On Wednesday, Philip Speirs was sentenced to eight years in jail on kidnapping and rape charges, despite telling the court that he committed the crime because he had been bitten by a spider. Speirs told the court that he had been bitten by a poisonous funnel-web spider 12 days before the crime, and had been treated for the bite, and possible viral meningitis, at a hospital.
The only problem with the spider-bite defense: the complete lack of any medical evidence suggesting that a spider bite could be responsible for rage or anger.
At least, that’s what the toxicologist who testified for the prosecution claimed.
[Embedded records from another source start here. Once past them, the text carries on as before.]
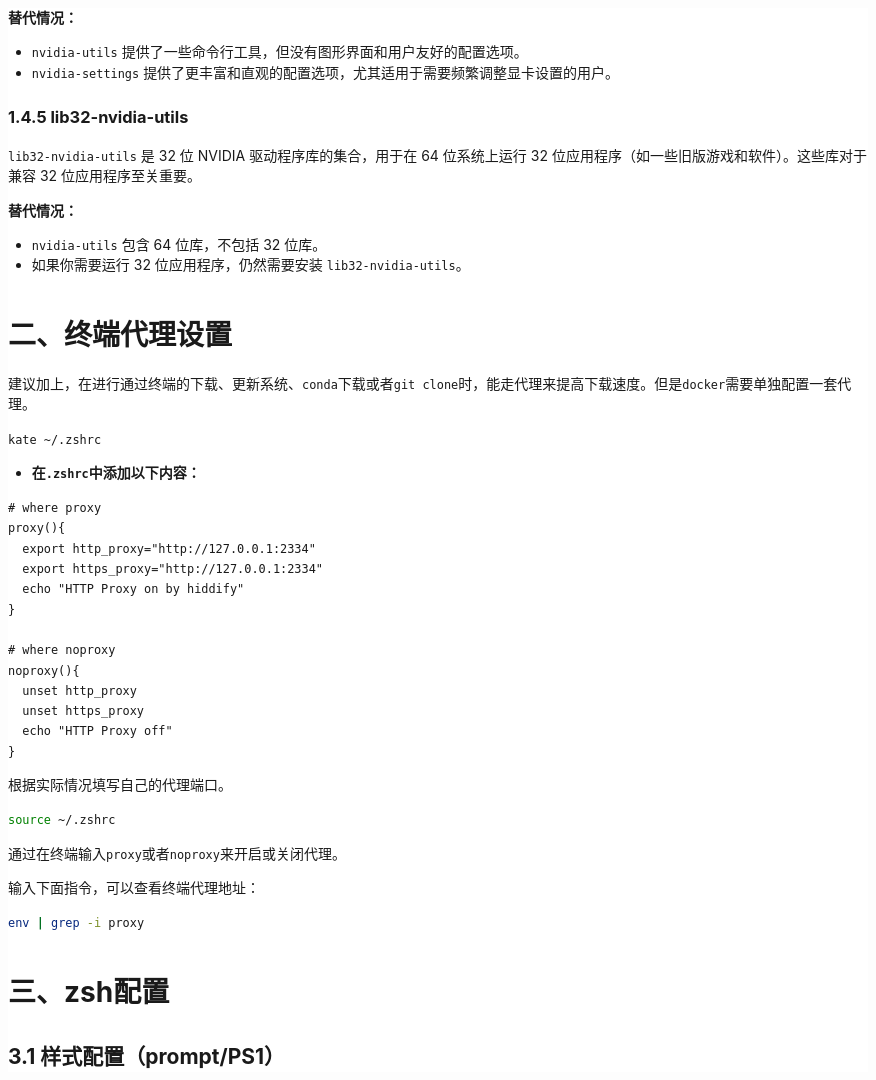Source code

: **替代情况：**
- `nvidia-utils` 提供了一些命令行工具，但没有图形界面和用户友好的配置选项。
- `nvidia-settings` 提供了更丰富和直观的配置选项，尤其适用于需要频繁调整显卡设置的用户。

### 1.4.5 lib32-nvidia-utils
`lib32-nvidia-utils` 是 32 位 NVIDIA 驱动程序库的集合，用于在 64 位系统上运行 32 位应用程序（如一些旧版游戏和软件）。这些库对于兼容 32 位应用程序至关重要。

**替代情况：**
- `nvidia-utils` 包含 64 位库，不包括 32 位库。
- 如果你需要运行 32 位应用程序，仍然需要安装 `lib32-nvidia-utils`。


# 二、终端代理设置

建议加上，在进行通过终端的下载、更新系统、`conda`下载或者`git clone`时，能走代理来提高下载速度。但是`docker`需要单独配置一套代理。

```bash
kate ~/.zshrc
```

- **在`.zshrc`中添加以下内容：**

```txt
# where proxy
proxy(){
  export http_proxy="http://127.0.0.1:2334"
  export https_proxy="http://127.0.0.1:2334"
  echo "HTTP Proxy on by hiddify"
}

# where noproxy
noproxy(){
  unset http_proxy
  unset https_proxy
  echo "HTTP Proxy off"
}
```
根据实际情况填写自己的代理端口。

```bash
source ~/.zshrc
```

通过在终端输入`proxy`或者`noproxy`来开启或关闭代理。

输入下面指令，可以查看终端代理地址：
```bash
env | grep -i proxy
```


# 三、zsh配置

## 3.1 样式配置（prompt/PS1）
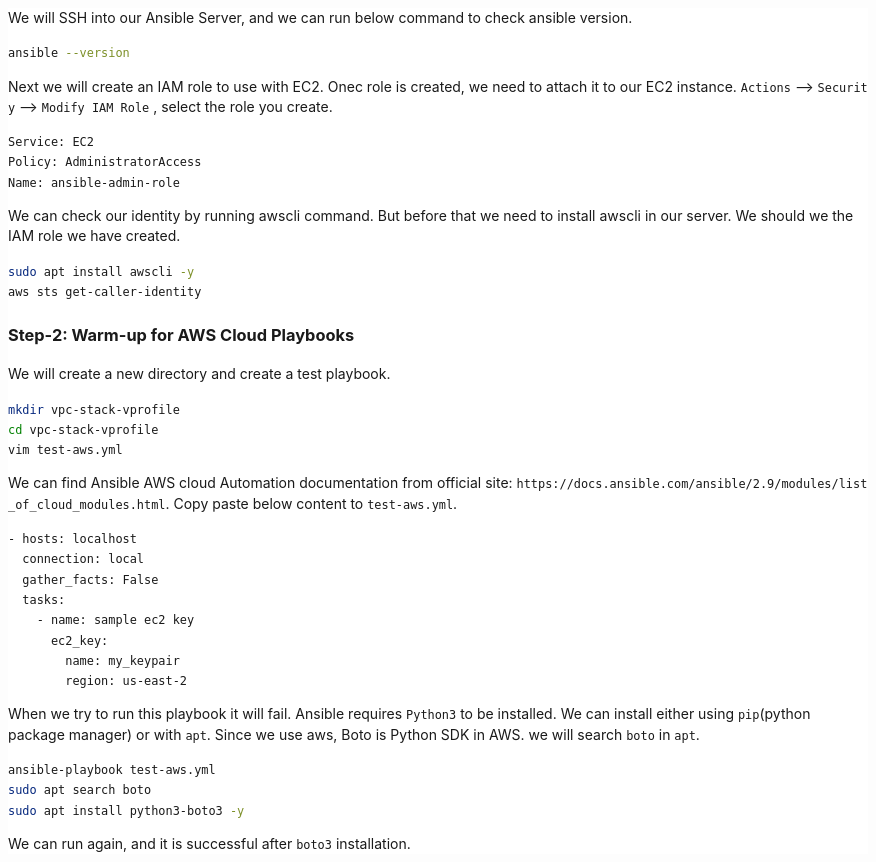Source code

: We will SSH into our Ansible Server, and we can run below command to check ansible version.
```sh
ansible --version
```

Next we will create an IAM role to use with EC2. Onec role is created, we need to attach it to our EC2 instance. `Actions` --> `Security` --> `Modify IAM Role` , select the role you create.
```sh
Service: EC2
Policy: AdministratorAccess
Name: ansible-admin-role
```

We can check our identity by running awscli command. But before that we need to install awscli in our server. We should we the IAM role we have created.
```sh
sudo apt install awscli -y
aws sts get-caller-identity
```


### Step-2: Warm-up for AWS Cloud Playbooks

We will create a new directory and create a test playbook.
```sh
mkdir vpc-stack-vprofile
cd vpc-stack-vprofile
vim test-aws.yml
```

We can find Ansible AWS cloud Automation documentation from official site: `https://docs.ansible.com/ansible/2.9/modules/list_of_cloud_modules.html`. Copy paste below content to `test-aws.yml`.
```sh
- hosts: localhost
  connection: local
  gather_facts: False
  tasks:
    - name: sample ec2 key
      ec2_key:
        name: my_keypair
        region: us-east-2
```

When we try to run this playbook it will fail. Ansible requires `Python3` to be installed. We can install either using `pip`(python package manager) or with `apt`. Since we use aws, Boto is Python SDK in AWS. we will search `boto` in `apt`. 

```sh
ansible-playbook test-aws.yml
sudo apt search boto
sudo apt install python3-boto3 -y
```

We can run again, and it is successful after `boto3` installation.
Spiers does not appear to have put on any contrary evidence, despite the existence of lengthy film footage depicting a spider bite contributing to erratic and bizarre conduct, occasional angry or violent activity, and poor judgment calls such as appearing in vastly inferior movie sequels.
Even if it could cause rage or anger, there is a long list of things that a spider bite is highly unlikely to explain, like stalking someone, drugging them, assaulting them, locking them in the trunk, making detailed plans to avoid capture, and (except for very rare African species) using another person’s ATM card to take money out of their bank account. Accordingly, the judge concluded that Speirs had not committed the crime because he was bitten by a spider, but rather because he wanted to have sex.
Speirs had pleaded guilty to the crime, but the judge refused to reduce his sentence because of the bite claim. He got a minimum of six years in jail without parole.